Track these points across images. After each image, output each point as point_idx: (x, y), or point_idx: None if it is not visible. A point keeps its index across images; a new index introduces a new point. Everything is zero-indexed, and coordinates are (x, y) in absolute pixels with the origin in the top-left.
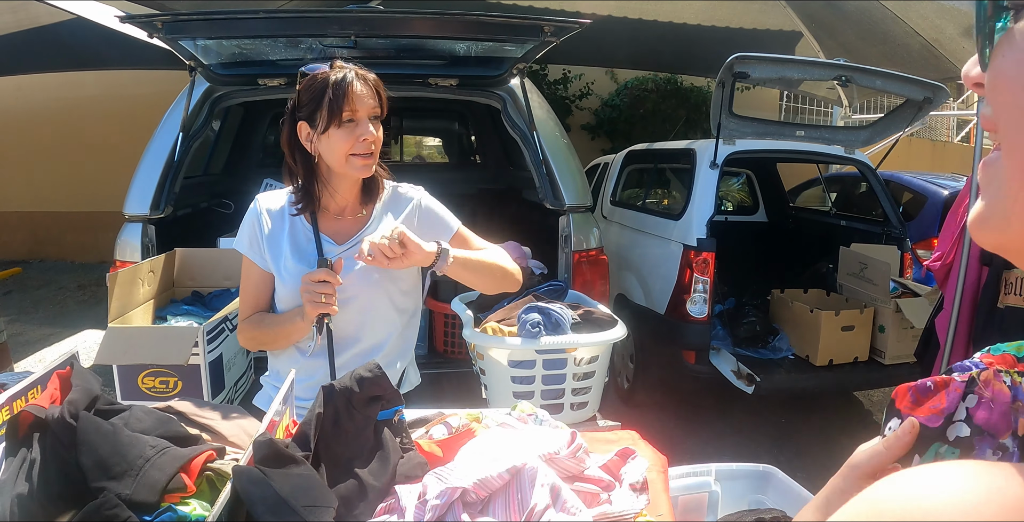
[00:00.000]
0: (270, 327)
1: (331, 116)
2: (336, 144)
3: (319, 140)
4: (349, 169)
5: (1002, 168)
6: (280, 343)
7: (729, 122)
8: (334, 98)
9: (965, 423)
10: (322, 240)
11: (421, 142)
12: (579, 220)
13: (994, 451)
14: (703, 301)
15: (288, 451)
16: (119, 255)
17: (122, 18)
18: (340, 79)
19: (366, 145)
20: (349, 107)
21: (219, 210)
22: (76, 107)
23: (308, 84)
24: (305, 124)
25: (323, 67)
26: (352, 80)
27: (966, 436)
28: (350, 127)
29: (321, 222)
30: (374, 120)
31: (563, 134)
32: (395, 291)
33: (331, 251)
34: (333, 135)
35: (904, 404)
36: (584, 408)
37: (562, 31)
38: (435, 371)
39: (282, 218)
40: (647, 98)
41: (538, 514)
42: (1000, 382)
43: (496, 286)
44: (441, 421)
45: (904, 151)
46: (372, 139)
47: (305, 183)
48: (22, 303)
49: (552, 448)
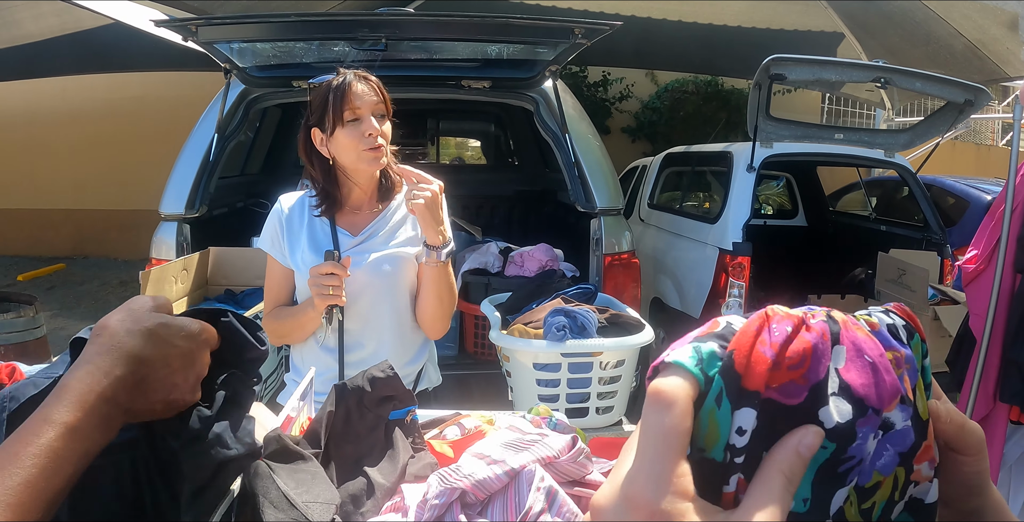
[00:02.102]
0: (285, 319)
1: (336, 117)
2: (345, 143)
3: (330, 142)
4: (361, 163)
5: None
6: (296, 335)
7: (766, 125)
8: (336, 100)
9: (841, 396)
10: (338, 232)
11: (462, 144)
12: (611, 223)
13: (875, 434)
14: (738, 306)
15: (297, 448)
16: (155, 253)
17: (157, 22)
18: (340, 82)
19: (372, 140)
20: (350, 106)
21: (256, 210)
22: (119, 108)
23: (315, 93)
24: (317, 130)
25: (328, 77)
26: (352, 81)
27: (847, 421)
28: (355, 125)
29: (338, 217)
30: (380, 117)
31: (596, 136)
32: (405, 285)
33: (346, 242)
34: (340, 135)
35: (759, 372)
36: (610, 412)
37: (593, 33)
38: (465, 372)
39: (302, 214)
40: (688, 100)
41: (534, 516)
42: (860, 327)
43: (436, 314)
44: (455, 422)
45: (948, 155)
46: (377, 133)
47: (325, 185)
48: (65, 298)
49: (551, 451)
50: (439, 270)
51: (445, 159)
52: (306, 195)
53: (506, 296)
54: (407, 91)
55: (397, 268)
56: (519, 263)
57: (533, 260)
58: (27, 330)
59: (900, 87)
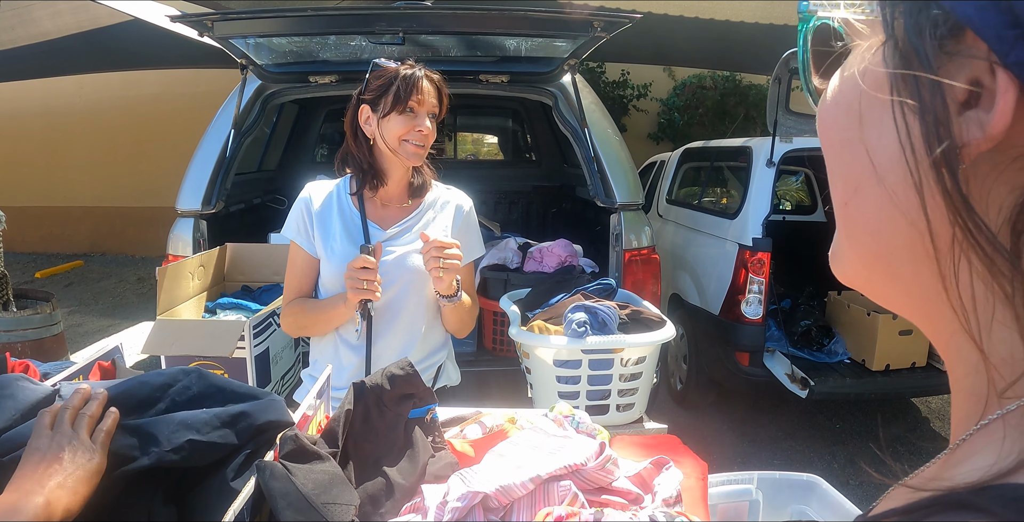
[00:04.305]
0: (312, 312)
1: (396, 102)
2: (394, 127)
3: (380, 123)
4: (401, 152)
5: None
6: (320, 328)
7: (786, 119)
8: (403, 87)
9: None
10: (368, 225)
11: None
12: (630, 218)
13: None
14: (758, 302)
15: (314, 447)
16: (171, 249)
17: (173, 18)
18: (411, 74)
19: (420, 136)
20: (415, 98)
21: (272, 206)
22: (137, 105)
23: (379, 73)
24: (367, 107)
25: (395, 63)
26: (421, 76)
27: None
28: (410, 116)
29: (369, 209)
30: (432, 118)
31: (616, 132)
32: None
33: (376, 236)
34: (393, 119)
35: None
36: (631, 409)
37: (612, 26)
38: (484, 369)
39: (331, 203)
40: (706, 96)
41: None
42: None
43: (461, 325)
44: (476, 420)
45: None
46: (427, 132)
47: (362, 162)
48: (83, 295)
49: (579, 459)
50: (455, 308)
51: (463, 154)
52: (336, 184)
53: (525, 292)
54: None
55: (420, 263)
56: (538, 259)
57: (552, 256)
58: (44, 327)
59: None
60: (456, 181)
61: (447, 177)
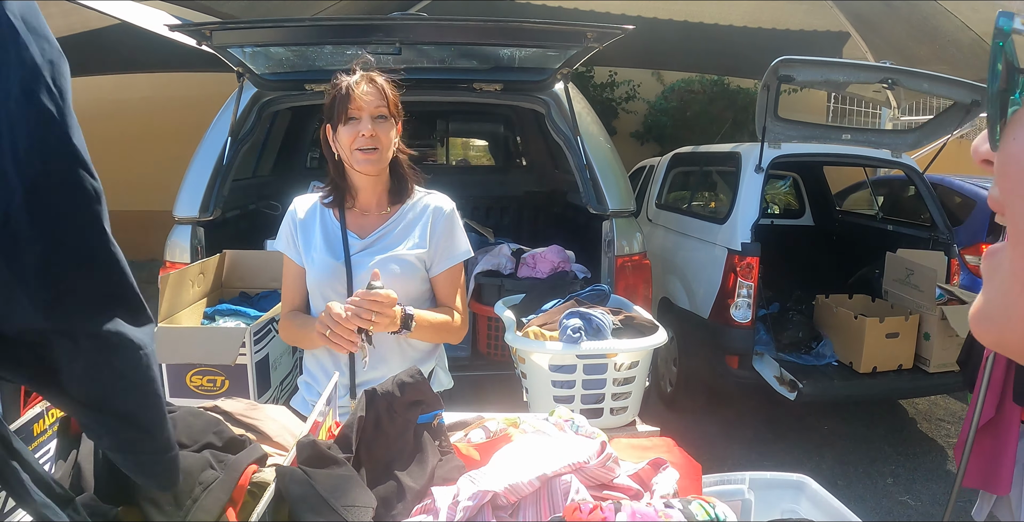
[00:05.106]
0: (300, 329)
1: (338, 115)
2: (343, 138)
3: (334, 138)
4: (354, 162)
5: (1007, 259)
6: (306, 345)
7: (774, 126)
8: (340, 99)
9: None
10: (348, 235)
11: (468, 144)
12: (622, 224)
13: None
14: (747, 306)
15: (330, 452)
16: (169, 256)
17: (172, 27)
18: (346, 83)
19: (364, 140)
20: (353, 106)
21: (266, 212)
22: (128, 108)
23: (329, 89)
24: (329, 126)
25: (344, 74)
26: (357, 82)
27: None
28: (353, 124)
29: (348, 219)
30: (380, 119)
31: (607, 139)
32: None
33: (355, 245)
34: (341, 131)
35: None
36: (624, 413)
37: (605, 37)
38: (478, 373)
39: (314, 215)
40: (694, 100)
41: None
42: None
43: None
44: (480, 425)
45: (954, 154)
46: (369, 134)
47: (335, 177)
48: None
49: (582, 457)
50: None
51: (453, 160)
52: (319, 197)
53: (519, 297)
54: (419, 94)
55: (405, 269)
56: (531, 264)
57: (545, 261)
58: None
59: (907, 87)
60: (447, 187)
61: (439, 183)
= = = = =
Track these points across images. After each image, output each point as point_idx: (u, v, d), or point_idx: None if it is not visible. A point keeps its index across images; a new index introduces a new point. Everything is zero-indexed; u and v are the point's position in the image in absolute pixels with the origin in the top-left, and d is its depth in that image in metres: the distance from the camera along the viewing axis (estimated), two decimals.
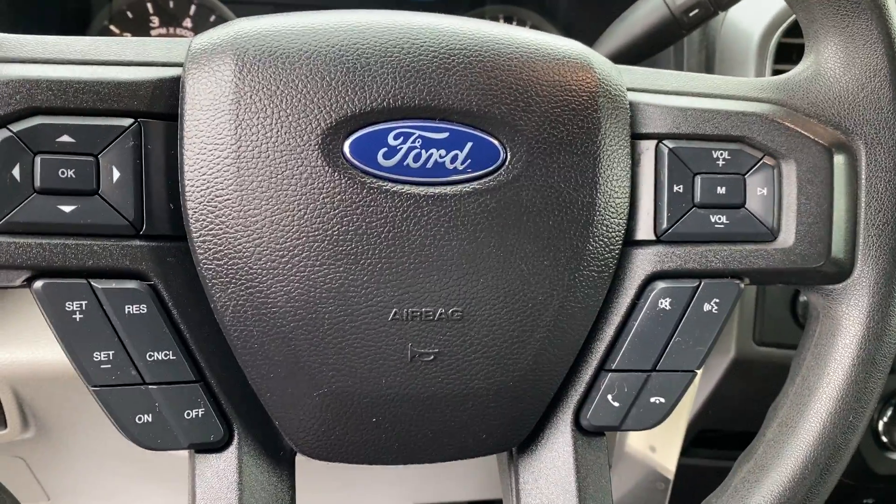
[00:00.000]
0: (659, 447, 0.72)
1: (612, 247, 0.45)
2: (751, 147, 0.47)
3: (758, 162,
= = = = =
### Activity
Your answer should be the lines of the listing above between the line holding "14: (703, 301)" and the line holding "38: (435, 371)", inclusive, restated word for word and alone.

### The answer
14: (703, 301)
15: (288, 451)
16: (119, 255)
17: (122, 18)
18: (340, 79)
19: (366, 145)
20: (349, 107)
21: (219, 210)
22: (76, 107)
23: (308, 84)
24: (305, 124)
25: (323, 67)
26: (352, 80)
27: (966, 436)
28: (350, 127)
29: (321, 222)
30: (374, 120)
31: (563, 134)
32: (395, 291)
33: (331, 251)
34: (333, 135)
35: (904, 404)
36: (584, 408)
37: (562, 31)
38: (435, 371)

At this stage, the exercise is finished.